Excited, I ran back up to my bedroom. I took my time, visualizing the kitchen in its current state in as much detail as my overheated mind could manage. I focused on recalling what types of magnets were on the refrigerator, and what was hanging from them - last quarter's report card, my parents' work phone numbers, a menu for delivery pizza. I thought of the order the mugs were lined up in next to the coffee maker, and if the coffee pot was there or not. Finally, when I had thoroughly completed my mental image, I thought, not in words, but in a feeling, that I wanted to be in that kitchen, seeing that exact scene.

And I made it so.

__________

Over the coming weeks, I told no one of my newfound abilities. I continued to practice teleporting only in the few hours after school that I had the house to myself. I walked laps around the house, memorizing every detail I could, wishing I had a more photographic memory. I teleported from different areas of the house. Slowly, I got better at visualizing each room, and quicker at it, too. I tried talking while I teleported, and dancing while I teleported. I taught myself how to chain-teleport. I would go from my bedroom, to my kitchen, to the bathroom, to the livingroom, to the guest bedroom, and back to my bedroom again in less than thirty seconds. I took objects with me. I wished to test if I could take people with me.
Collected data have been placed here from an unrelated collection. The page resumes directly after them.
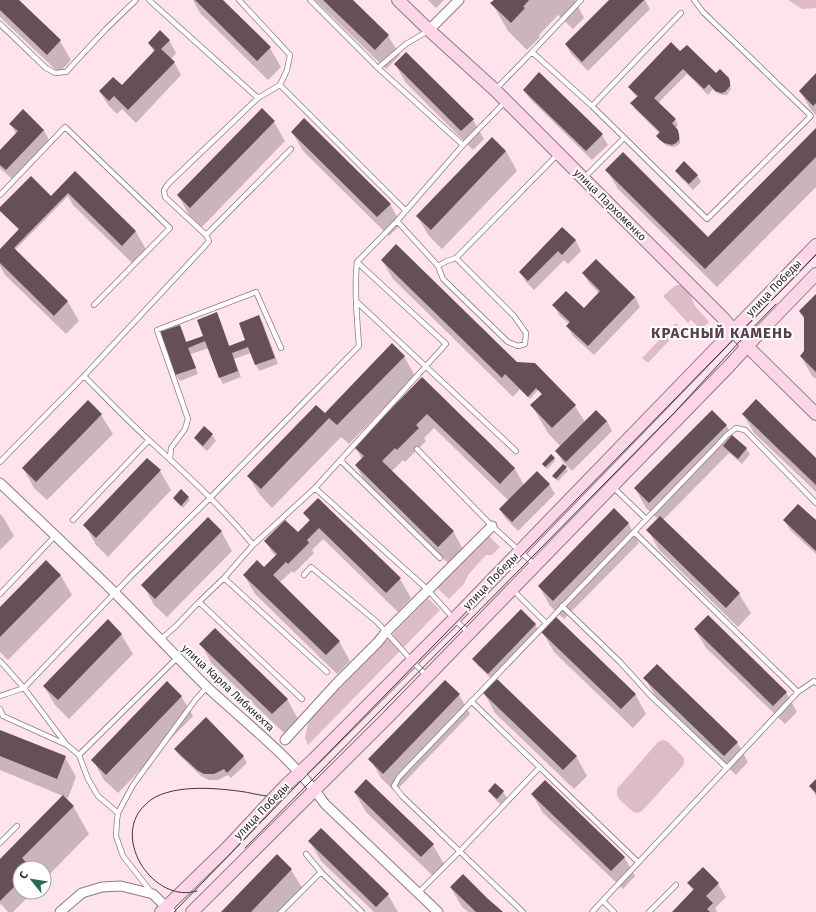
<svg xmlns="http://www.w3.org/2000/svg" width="816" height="912" font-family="'Fira Sans',sans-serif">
  <rect width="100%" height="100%" fill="#fee3ed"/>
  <path fill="#ddbbc8" d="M788 0H816V8L802 9Z
    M676 285H684L692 298 695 306 709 322 701 329 691 320 688 323 663 296Z
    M676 323 680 329 648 363 642 358Z
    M489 536 500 547 492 555H486L468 575 464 584 449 599 437 588Z
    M428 598 440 610 308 745 305 738 309 720Z
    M663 740 668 742 684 758V763L683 766 642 811 636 813 632 811 619 799 617 795V789L658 742Z"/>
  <path fill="#0003" d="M0 0H17L60 41 71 60 59 73 0 17Z
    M193 0H222L270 48 281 67 268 80 200 13Z
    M315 0H352L388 36 400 55 386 69Z
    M428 0H444L436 8Z
    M495 0H575L584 18 573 29 558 15 539 35 540 37 527 50 508 31 492 3Z
    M610 0H645L650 9 588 71 571 54 566 44Z
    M169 40 176 53 171 59 174 62 181 75 136 123 122 109 117 114 108 105 100 92 122 86 154 52 149 43Z
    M680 53 719 78 730 82 731 89 727 95H723L717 93 713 89 708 95 687 74 658 103 675 119 678 125 675 129 679 134 680 138V143L677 146 674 147 667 146 659 139 660 134 635 109 632 103 637 97 633 93 629 87Z
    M395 64 473 120 484 139 473 150 406 83Z
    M539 74 602 135 608 145 592 160 530 99 524 90Z
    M816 75V115L811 110 800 91Z
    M274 122 285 141 202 227 189 215 178 195Z
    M11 124 44 130 49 140 12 179 0 168V151L16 134Z
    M816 130V187L717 287 618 189 607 170 708 238Z
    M292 132 390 204 401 224 389 236 303 151Z
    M506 151 517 171 442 249 429 236 417 216Z
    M677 171 697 175 701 182 693 190 680 177Z
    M75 173 136 232 147 251 134 265 73 205 68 196 15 250 68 302 79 321 66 334 5 275 0 266V250L19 230 1 212 0 209 51 197Z
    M562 228 576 241 581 251 568 264 564 260 534 290 526 282 520 272Z
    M382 260 517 363 575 406 585 422 607 421 612 431 572 471 562 461 557 451 561 447 548 433 532 406 543 395 538 390 530 399 520 389 513 397 393 279Z
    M596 260 635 297 640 307 594 355 573 336 567 326 569 324 559 315 554 305 584 309 599 293 589 283 584 274Z
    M816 295V379L812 376 801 356 805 351V321L800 312Z
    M216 314 220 320 230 347 247 340 259 316 263 323 278 364 259 371 256 365 251 353 234 359 241 377 223 384 220 378 209 348 191 354 198 374 180 381 176 375 161 333 180 326 183 332 187 343 204 336Z
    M404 356 415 376 349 444 341 437 272 508 260 495 248 476Z
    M432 388 515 469 524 485 549 484 555 494 518 531 506 519 500 510 509 501 434 428 424 438 426 441 405 462 403 460 391 472 453 531 464 551 450 565 367 485 356 466 362 459 355 447Z
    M88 402 101 415 113 434 47 500 34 488 23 468Z
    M743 414 816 459V492L754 433Z
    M726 425 732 436 746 448 750 454 742 464 729 453 663 520 739 594 751 613 738 627 659 550 648 530 658 519 646 508 635 488Z
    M204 428 212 435 216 441 207 451 199 444 195 438Z
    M554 458 555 461 547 469 545 467Z
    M563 465 568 471 558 481 553 476Z
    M160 471 171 490 108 557 96 545 85 525Z
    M174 498H188L190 500 183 508 176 501Z
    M305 513 400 579 411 598 398 612 323 539 312 550 314 553 294 573 292 571 279 583 339 641 350 661 337 674 255 594 244 575 267 571 276 556 271 551 266 541 298 533 310 522Z
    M0 514 3 517 14 536 0 550Z
    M784 520 816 522V554L790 530Z
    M628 523 639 543 564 619 550 606 539 586Z
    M221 531 232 551 167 617 154 605 143 585Z
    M46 562 61 576 72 595 8 660 0 652V609Z
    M535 624 539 631 492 679 477 665 474 659Z
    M695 629 786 692 797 712 785 724 706 648Z
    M543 633 635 694 646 714 633 728 554 652Z
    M121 634 133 654 69 719 55 705 44 686Z
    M201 644 287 699 298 719 284 733 212 664Z
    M645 678 737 742 748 762 736 775 656 698Z
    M484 693 576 756 587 776 574 789 495 713Z
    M459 695 470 714 395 792 381 778 370 759Z
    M181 696 193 716 118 793 104 780 93 760Z
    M0 731 65 757 76 777 68 798 0 770Z
    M175 749 243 756 247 763 231 778 228 775 218 780H209L201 776 179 755Z
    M816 780V796L810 786Z
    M489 791 503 792 507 798 501 805 493 797Z
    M355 793 433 845 444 864 433 876 366 812Z
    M532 794 624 857 635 876 623 889 543 813Z
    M73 806 89 834 44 880V868H20V892H33L13 912H8L1 904 0 905V860Z
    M310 842 388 895 398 912H374L321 861Z
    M277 856 291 870 303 889 281 912H223Z
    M703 868 718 884 726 897 715 908 717 912H673L693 891 688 883Z
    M451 888 501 912H468L462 907Z"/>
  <path fill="#654f58" d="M0 0H19L61 40 47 55 0 10Z
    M195 0H223L271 47 257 61Z
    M323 0H353L389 35 375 50Z
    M494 0H529L523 7 525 8 511 23 490 3Z
    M609 0H644L582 62 565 44Z
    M160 30 170 40 161 49 175 62 128 110 114 96 109 101 99 91 113 77 122 85 155 50 148 43Z
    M671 42 680 51 687 45 716 73 720 69 729 78 730 82V86L725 92 721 93 715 91 709 84 704 89 683 69 654 98 676 119 672 123 678 130 679 135V140L676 143 672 145 664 143 660 140 656 136 660 132 630 103 638 96 628 87Z
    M406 52 474 119 461 131 394 64Z
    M539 72 603 134 586 151 523 90Z
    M816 73V103L813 106 799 91Z
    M262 108 275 121 190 208 177 195Z
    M23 109 44 130 6 170 0 165V150L18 131 9 124Z
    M304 118 391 204 377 217 291 132Z
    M816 128V157L705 269 605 170 623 152 708 237Z
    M492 137 506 151 431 230 416 216Z
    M684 161 698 175 689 184 675 171Z
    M75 171 136 231 122 246 68 193 14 248 68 301 54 316 0 263V249L19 229 0 211V207L31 176 51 196Z
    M562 227 576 240 562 255 558 251 528 281 519 272Z
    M396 244 517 362 535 363 576 405 552 428 530 405 542 394 536 388 528 397 505 374 502 378 381 260Z
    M596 259 635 297 588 346 566 326 570 322 552 305 566 291 584 308 600 291 582 273Z
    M816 294V372L800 356 804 351V317L799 311Z
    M217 312 229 346 245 340 239 323 259 315 275 358 255 365 248 347 232 353 238 371 219 378 205 341 188 348 196 368 175 375 159 332 180 325 186 342 203 336 197 320Z
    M392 343 405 356 337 425 329 418 261 489 247 476 316 405 325 413Z
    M422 377 515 468 500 484 427 414 416 425 419 428 397 450 395 448 382 461 454 531 438 547 355 465 364 456 354 447Z
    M756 399 816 458V485L742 414Z
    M88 400 102 414 36 482 22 468Z
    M596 410 607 421 566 462 555 451Z
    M712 410 727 425 649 503 634 488Z
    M204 426 213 434 203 446 194 438Z
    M732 435 747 448 738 459 723 446Z
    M551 454 555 458 545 467 542 464Z
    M147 458 161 470 96 538 83 525Z
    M563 464 567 467 556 479 552 476Z
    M537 471 550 484 512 522 499 509Z
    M181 489 189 497 181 506 173 498Z
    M318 498 401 578 386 593 319 528 307 540 309 543 288 564 286 562 273 575 340 641 326 655 243 575 257 560 264 567 277 554 264 541 285 520 298 532 310 520 303 513Z
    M798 504 816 520V551L783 520Z
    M614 508 629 523 553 601 538 586Z
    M660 516 740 593 726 608 646 530Z
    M208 517 222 531 155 599 141 585Z
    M46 560 61 575 0 637V607Z
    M521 609 536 624 488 674 472 659Z
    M708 615 787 692 773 706 694 629Z
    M556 617 636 694 621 709 541 632Z
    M108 619 122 634 58 700 43 686Z
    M215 628 288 699 272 714 199 644Z
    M657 664 738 742 724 756 643 678Z
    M497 679 577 756 563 770 483 693Z
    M445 680 460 694 383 774 368 759Z
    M167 681 182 696 106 775 91 760Z
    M206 717 244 756 227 773 224 769 214 774H204L197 770 174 749Z
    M0 730 66 756 57 779 0 756Z
    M366 779 434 844 421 857 354 792Z
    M816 779V793L809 786Z
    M545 780 625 857 611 871 531 794Z
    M495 783 504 791 497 799 488 791Z
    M63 795 74 806 22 858 32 868H20V881L0 901V859Z
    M321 828 389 894 376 907 308 841Z
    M277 854 292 869 251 912H221Z
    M703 867 719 883 706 896 713 903 707 909 710 912H672L694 889 687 883Z
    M463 874 487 898 503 912H476L450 887Z"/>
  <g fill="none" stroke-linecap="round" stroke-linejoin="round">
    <g stroke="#917982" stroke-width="6">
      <path id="lane" d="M149 0 258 98
        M310 0 378 68 463 145
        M0 24 46 68 55 73 66 72 106 29 136 0
        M532 52 592 106 707 219 811 116 703 12 694 0
        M378 68 406 44 428 31
        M280 85 406 211
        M495 90 532 52 581 0
        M592 106 681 13
        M584 178 624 138
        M0 195 65 127 170 228 94 305
        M397 221 438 266 447 261 456 258 557 155
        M206 235 291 149
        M438 266 443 279 508 342 518 346 525 344 526 333 514 316 456 258
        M357 302 516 451
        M84 376C106 398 127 420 150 441 186 474 222 507 253 545
        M417 449 492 526 534 564
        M170 458 171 448 185 429 188 419 157 330 256 292 281 348
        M340 460 440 558
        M0 462 84 376 204 247 209 241 206 235 165 197 164 190 168 184 258 98 280 85 287 70 290 55 239 0
        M613 487 646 519
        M315 488 428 590 454 619 469 633
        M73 520 149 440
        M634 532 798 692
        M304 575 311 567 377 622 412 661 427 676
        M224 578 327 672
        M513 590 546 623
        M0 594 55 536
        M199 602 302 699
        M562 606 620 662 650 695 727 768
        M160 640 176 626 199 602 224 578 253 545 315 488 446 344 357 262
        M0 661 24 688 66 744
        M0 696 24 688 130 577 211 497 359 346C357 319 354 287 357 262L397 221 463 145 505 102
        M471 701 560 787 638 862
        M0 709 3 716 67 745 79 755 88 779 98 796 118 813
        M79 755 177 658
        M0 843 17 826
        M306 854 321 872 362 912
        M152 893 123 856 116 836 117 820 118 813 133 785 196 699 207 687
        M418 893 460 851 540 767
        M603 901 614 912
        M281 912 321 872
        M523 912 402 796 394 786 399 777 634 532 713 450 727 435 736 428 745 430 816 503
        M592 912 798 692 814 681 816 683
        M649 912 676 885"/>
    </g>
    <g stroke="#917982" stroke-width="11">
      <path id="street" d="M429 30 459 0
        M0 483C38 519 76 555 114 592 145 623 175 656 207 687 247 724 293 759 325 804L438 912
        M285 740 337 683 378 642 386 632 492 526
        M60 912 82 893 102 887 121 886 153 894 171 912"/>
    </g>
    <g stroke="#917982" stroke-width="14">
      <path id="secondary" d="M398 0 429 30 495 90 723 318 747 346 816 414
        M161 912 226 849 285 786 314 759 454 619 816 245
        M192 912 386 719 729 366 762 330 816 274"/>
    </g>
    <use href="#lane" stroke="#fff" stroke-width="4.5"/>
    <use href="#street" stroke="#fff" stroke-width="9"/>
    <use href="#secondary" stroke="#fdd5e8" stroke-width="12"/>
    <path stroke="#43373c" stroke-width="1" d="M245 848 675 412 741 340 776 304
      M197 891C154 904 112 840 143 807 146 804 149 801 152 799 176 784 218 788 245 792 251 793 267 797 272 796 278 795 286 790 292 788
      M174 912 296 786 816 255"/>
  </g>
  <g text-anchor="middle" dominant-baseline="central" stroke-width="4" stroke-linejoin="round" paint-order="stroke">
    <g font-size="11" fill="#291f23" stroke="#fff">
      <text transform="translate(610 205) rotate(45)">улица Пархоменко</text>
      <text transform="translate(774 288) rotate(-46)">улица Победы</text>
      <text transform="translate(491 581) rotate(-46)">улица Победы</text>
      <text transform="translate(228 688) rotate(43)">улица Карла Либкнехта</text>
      <text transform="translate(262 811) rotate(-46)">улица Победы</text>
    </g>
    <g font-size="15" font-weight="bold" letter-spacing="1" fill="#564049" stroke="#fff">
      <text x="722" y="333">КРАСНЫЙ КАМЕНЬ</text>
    </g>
  </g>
  <g transform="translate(32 880) rotate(300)"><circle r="19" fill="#ffffff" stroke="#a9a5a7"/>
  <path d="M0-3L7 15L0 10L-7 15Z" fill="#296958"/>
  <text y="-6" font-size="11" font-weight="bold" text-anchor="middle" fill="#291f23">С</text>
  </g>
</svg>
One time, I tried teleporting while sitting on my bed, and when I opened my eyes, my bed was with me in the bathroom. I learned the hard way that it was much easier to teleport large objects away from their original place than it was to teleport them back.

I became more observant of my surroundings. It was a kind of game I played in school when the teacher was going over something I already understood. I'd memorize as much of the room as possible - what sort of odd knick-knacks were on the teacher's desk and how they were arranged, what homework was written on the board, and so on. Always thinking in images, never in words. Instead of saying to myself, "There's a blue pencil sharpener on Mrs. Hall's desk," I would think about what the object looked like, and what the room it was in looked like, and where that room was in relation to the other rooms in the school.

I was never late for classes anymore, because I could teleport from one class to my locker to the next without anyone really noticing my abilities. It seemed every time I would appear in a classroom, the teacher would be looking down, either fiddling with something on their desk, or on their computer. They would notice me and say, "Oh. You got here pretty fast, Lynn."

Being able to teleport also allowed me to get back at kids who annoyed the crap out of me. Kaleb Reese, who sits behind me in Social Studies, loves to kick at my desk all period long. So every once in a while, I'd pick just the right moment, when Mrs. Carter wasn't looking, to teleport to an old janitor's closet that was rarely used, and return back to my seat in the span of a few seconds.